#### [Document]
* START *

Marrakesh review: Hit Man
Richard Linklater’s lively new film stars Glen Powell – Linklater regular, vital supporting player in Hidden Figures and, thanks to Anyone But You, internet sensation – as Gary Johnson, a likable-oddball college professor who moonlights in the entrapment business for New Orleans Police Department. The drill is simple: he poses as a hitman, his would-be employer incriminates him or herself, and the police swoop in. It’s a neat double-life until there’s a complication.
Enter the femme fatale, a beautiful and witty young woman named Madison (Adria Arjona). Sparks fly at their diner meeting. Gary, posing as gun-for-hire Ron, gallantly talks her out of the hit and tells her to get in touch if she needs anything. Thus begins a torrid affair and a series of knotty lies and obfuscations.
Linklater’s 21st narrative feature film is not exactly up there with the Before Sunrise trilogy or Boyhood. Rather, it’s a fun, sexy picture that begs to be part of a double bill with Bernie, the Austin auteur’s 2011 true-crime black comedy featuring Jack Black and Shirley MacLaine.
Powell, who co-wrote the screenplay, makes merry with the blurred lines between his bespectacled philosophy lecturer and his bad-boy assassin. Even his police colleagues, memorably played by Retta and KC Simms, have a thing for Ron, save for Jasper (an appropriately weasly Austin Amelio), the suspicious cop whom Gary/Ron replaced.
Roll on Merrily We Roll Along, Linklater’s much-touted Sondheim adaptation.
Marrakesh review: Me Captain (Io Capitano)
The newcomer Seydou Sarr deservedly took home the Marcello Mastroianni Award from Venice for his mesmerising performance as a Senegalese lad attempting the dangerous trek from Senegal to Europe. Sensitively drawing on real-life testimonies from sub-Saharans who have previously made the journey from Africa to Italy, the two-time Cannes winner Matteo Garrone has fashioned a fiendishly clever Homer-sized epic around the talented teenager.

* END *

#### [Stated task A]
In the Marrakesh film reviews, what name does Gary use when he poses as a hired killer?
#### [Stated task B]
Using the Marrakesh film reviews, explain how Gary's undercover work for the New Orleans Police Department catches people.
#### [Stated task C]
Carry the Marrakesh film reviews forward with the next part of the Me Captain piece, starting right after its final sentence.
The stored items that come after this text are not needed for any of the work.

#### [Stored items]

* START *

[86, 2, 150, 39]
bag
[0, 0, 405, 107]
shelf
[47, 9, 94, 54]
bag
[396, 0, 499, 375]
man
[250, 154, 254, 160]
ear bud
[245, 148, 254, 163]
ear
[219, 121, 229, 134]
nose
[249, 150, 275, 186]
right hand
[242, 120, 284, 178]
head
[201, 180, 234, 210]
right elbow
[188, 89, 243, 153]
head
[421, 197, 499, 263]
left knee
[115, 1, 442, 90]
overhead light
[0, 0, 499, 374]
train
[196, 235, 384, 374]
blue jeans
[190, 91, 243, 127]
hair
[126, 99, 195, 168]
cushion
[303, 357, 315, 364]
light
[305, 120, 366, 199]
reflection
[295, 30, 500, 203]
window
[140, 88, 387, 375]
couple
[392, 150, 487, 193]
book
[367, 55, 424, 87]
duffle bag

* END *
* START *

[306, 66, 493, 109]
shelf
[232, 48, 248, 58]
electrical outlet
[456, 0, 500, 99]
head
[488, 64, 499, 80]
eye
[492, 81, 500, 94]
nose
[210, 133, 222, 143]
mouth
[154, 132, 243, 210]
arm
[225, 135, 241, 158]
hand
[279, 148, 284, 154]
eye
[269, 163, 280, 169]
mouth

* END *

#### [Final result A]
Ron.

#### [Final result B]
Gary poses as a hitman, and the person trying to hire him ends up incriminating himself or herself. The police then swoop in.

#### [Final result C]
Budding songwriter Seydou (Sarr) and Moussa (Moustapha Fall) are 16-year-old best pals who, unknown to their families, are secretly working and saving to travel to Europe. They are not refugees; they are boys from good homes with a yearning to explore.
Despite warnings that Europe “is not like on TV”, the boys venture northwards via Mali, through the Sahara and on towards Libya. Along the way they encounter corrupt border police, illegal prisons, mafiosi, torture, extortion, slavery and all kinds of scheming moneymakers. Finally, Seydou is asked to captain an overcrowded boat to Sicily.
Remarkably, Garrone maintains a clipped pace and almost jaunty tone. The most violent acts occur off-screen as Seydou’s adventure continues. Even the darker and dystopian moments play like sequences from Mad Max movies.
As Garrone has noted, more than 27,000 people have died making this journey in the past 15 years. That point is not lost in this hugely empathetic drama, but the film remains buoyant, powered by Sarr’s performance, youthful exuberance and soaring optimism.